A few weeks later, Jon got the doctor’s bill in the mail. All looked rather normal (and boring), except for one thing:
He saw that he had been billed for “durable medical equipment” (DME).
After a quick Google search, John learned that Durable Medical Equipment is, “Equipment and supplies ordered by a health care provider for everyday or extended use. Coverage for DME may include: oxygen equipment, wheelchairs, crutches or blood testing strips for diabetics.” (healthcare.gov)
Jon didn’t remember his doctor saying anything about him needing DME.
To double-check, he whipped out his phone and reviewed the notes he had taken from his doctor’s appointment. Sure enough, the doc had said nothing about him needing any DME, just a follow-up appointment in six weeks and some ibuprofen as needed.
He then opened his wallet and unzipped the pouch where he kept all his identifying documents: driver’s license, Social Security card, credit card, and Medicare card. Sure enough, they were all there.
Next, he called the orthopedic office where he had had the exam. He spoke with the front desk about the durable medical equipment charge on his bill, and they confirmed that the charge was on their end too. He expressed that the doctor had said nothing about this and he had never received or been sent to be fitted for DME. They promised to look into the issue on their end.
Lastly, Jon hopped online and submitted a formal complaint at https://oig.hhs.gov/fraud/report-fraud/
After several months of going back and forth with the Inspector General and the doctor’s office, Jon realized he had almost been the victim of Medicare fraud. One of the billing specialists at the doctor’s office was found to be in cahoots with a fraudster. This employee had been terminated and the fraudster was being indicted.

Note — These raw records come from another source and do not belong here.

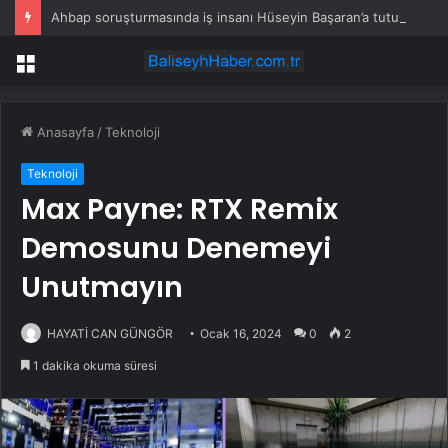
Ahbap soruşturmasında iş insanı Hüseyin Başaran’a tutuklama talebi
Menü
Anasayfa
/
Teknoloji
Teknoloji
Max Payne: RTX Remix
Demosunu Denemeyi
Unutmayın
HAYATİ CAN GÜNGÖR
Ocak 16, 2024
0
2
1 dakika okuma süresi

Our fake hero of this story, Jon, did a lot of things right. To recap Jon’s strategy, we’ll use the four R’s of Fraud Prevention:
(1) Record appointments and services: After Jon’s doctor’s appointment, he recorded what happened, what was said, and what was prescribed in the notes app on his phone.

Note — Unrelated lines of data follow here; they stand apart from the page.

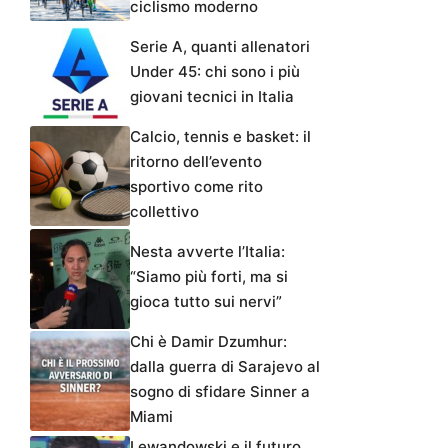
ciclismo moderno
Serie A, quanti allenatori
Under 45: chi sono i più
giovani tecnici in Italia
Calcio, tennis e basket: il
ritorno dell’evento
sportivo come rito
collettivo
Nesta avverte l’Italia:
“Siamo più forti, ma si
gioca tutto sui nervi”
Chi è Damir Dzumhur:
dalla guerra di Sarajevo al
sogno di sfidare Sinner a
Miami
Lewandowski e il futuro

(2) Review services provided: When Jon got the fishy bill, he reviewed the services provided in his notes.
(3) Report suspected fraud: Jon called the doctor’s office and made them aware of the problem, then officially submitted a complaint using the proper channels.
(4) Remember to protect personal information, like your Medicare, Medicaid, Social Security, credit card, and bank account numbers: Jon kept his cards and personal information safe in a zippered pouch in his wallet – away from prying eyes.

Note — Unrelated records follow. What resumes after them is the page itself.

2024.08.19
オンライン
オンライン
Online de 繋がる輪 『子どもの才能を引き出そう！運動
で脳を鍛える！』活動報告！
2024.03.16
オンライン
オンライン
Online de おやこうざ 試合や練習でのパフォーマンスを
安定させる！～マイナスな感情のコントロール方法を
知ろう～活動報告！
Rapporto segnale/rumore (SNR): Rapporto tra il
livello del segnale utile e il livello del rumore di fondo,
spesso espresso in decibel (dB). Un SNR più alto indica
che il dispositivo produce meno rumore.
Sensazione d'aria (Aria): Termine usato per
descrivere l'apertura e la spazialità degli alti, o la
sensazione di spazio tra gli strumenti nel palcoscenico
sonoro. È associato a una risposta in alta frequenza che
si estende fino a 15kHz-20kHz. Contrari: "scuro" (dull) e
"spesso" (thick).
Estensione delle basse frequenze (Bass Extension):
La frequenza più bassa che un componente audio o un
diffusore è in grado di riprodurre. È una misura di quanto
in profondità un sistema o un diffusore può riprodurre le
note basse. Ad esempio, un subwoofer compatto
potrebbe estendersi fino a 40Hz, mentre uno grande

It’s easy to write a silly story with a character like Jon doing all the right things at the right time. It can be much harder in real life to navigate the slippery fish of Medicare fraud.
The biggest advice I can give is this: go with your gut.
If something feels weird – it probably is. Don’t ignore that feeling. Do a little digging and talk to a professional. No one should have to navigate these issues alone.